◆ Available records
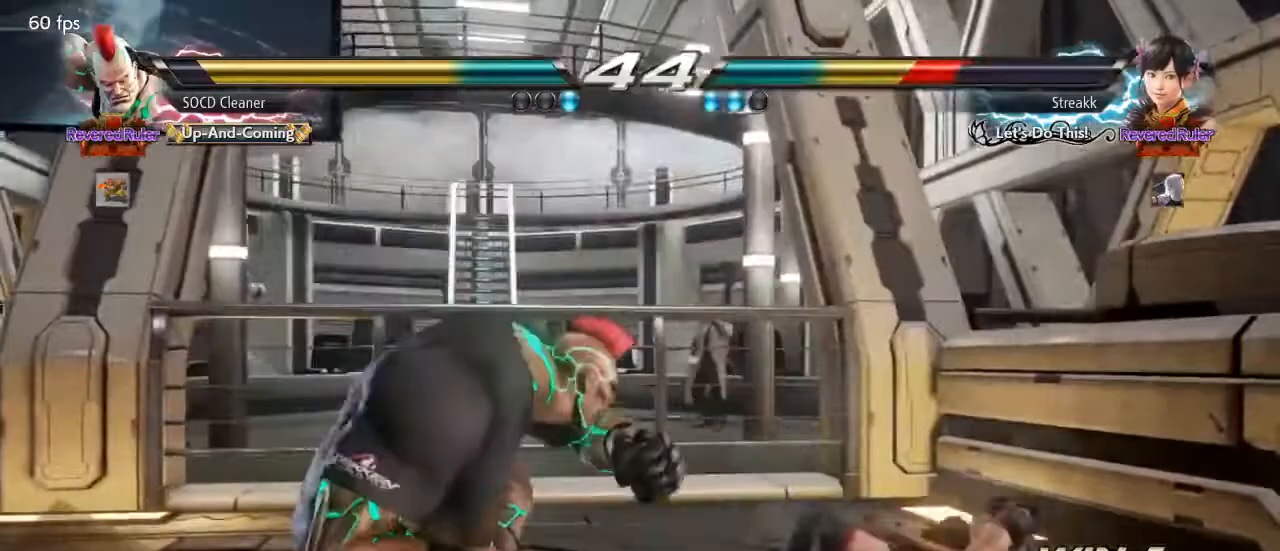
{"buttons": [], "events": []}
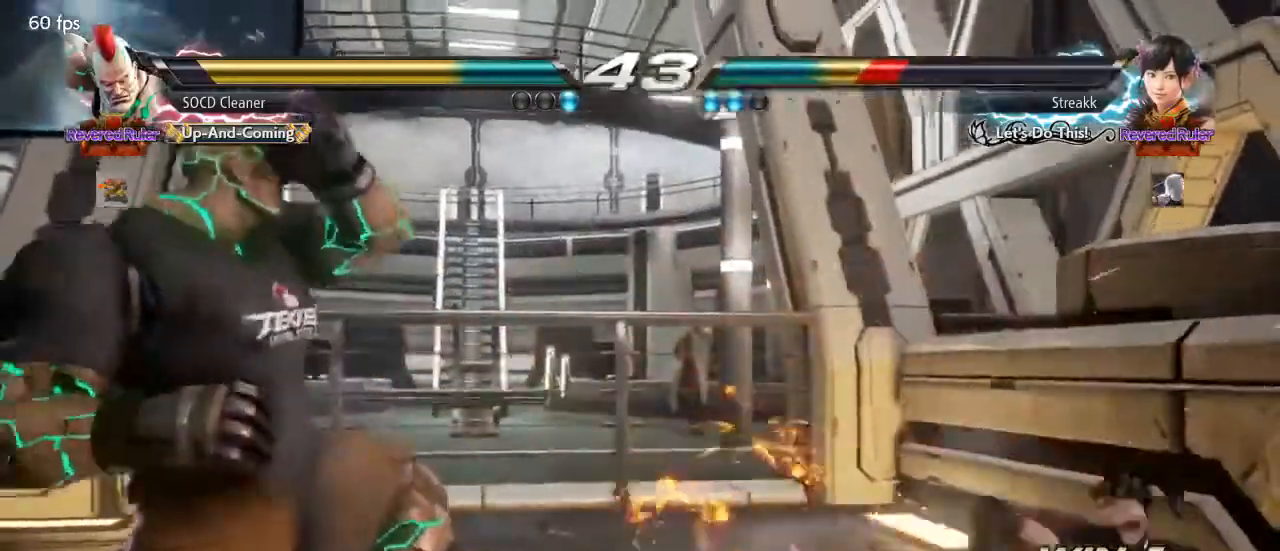
{"buttons": ["SQUARE", "TRIANGLE"], "events": [[367, "DPAD_RIGHT", "down"], [433, "SQUARE", "down"], [433, "TRIANGLE", "down"], [500, "DPAD_RIGHT", "up"]]}
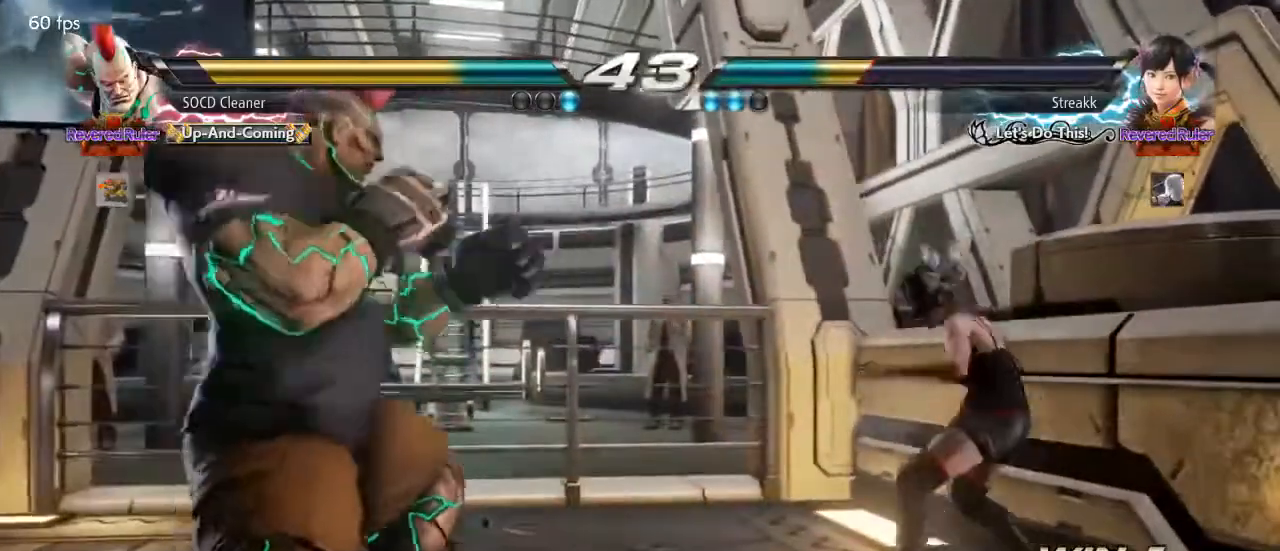
{"buttons": ["DPAD_LEFT"], "events": [[33, "DPAD_LEFT", "down"], [33, "SQUARE", "up"], [33, "TRIANGLE", "up"]]}
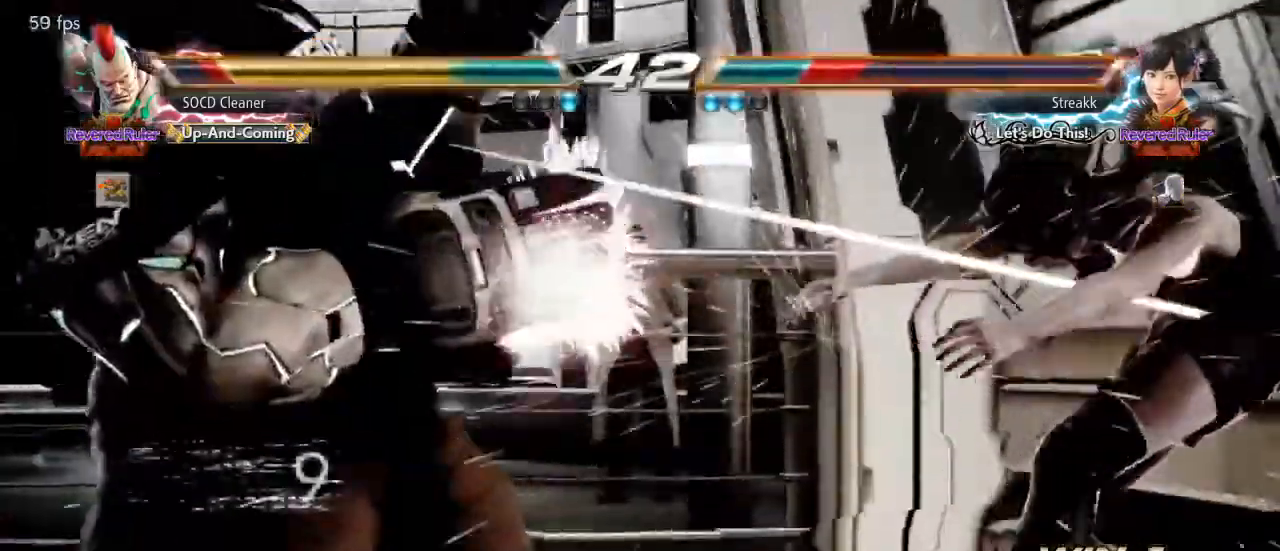
{"buttons": ["DPAD_LEFT"], "events": [[33, "DPAD_LEFT", "up"], [467, "DPAD_LEFT", "down"]]}
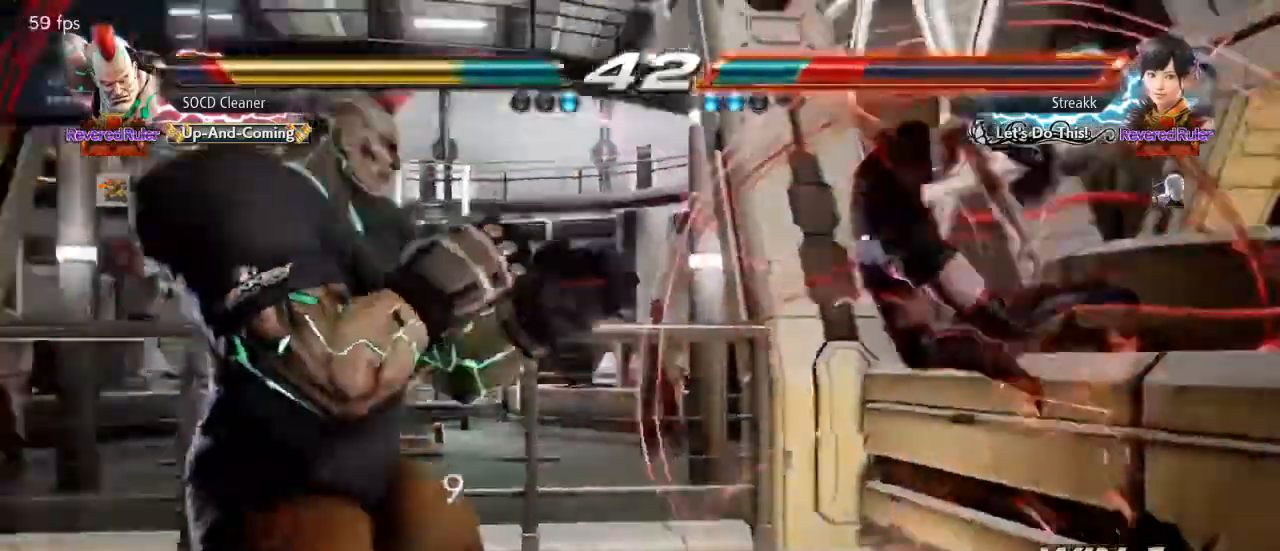
{"buttons": [], "events": [[33, "CROSS", "down"], [133, "CROSS", "up"], [233, "TRIANGLE", "down"], [333, "TRIANGLE", "up"], [467, "DPAD_LEFT", "up"]]}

◆ Problem
Using the listing above, show each line with the word "SQUARE" in it.

◆ Result below
{"buttons": ["SQUARE", "TRIANGLE"], "events": [[367, "DPAD_RIGHT", "down"], [433, "SQUARE", "down"], [433, "TRIANGLE", "down"], [500, "DPAD_RIGHT", "up"]]}
{"buttons": ["DPAD_LEFT"], "events": [[33, "DPAD_LEFT", "down"], [33, "SQUARE", "up"], [33, "TRIANGLE", "up"]]}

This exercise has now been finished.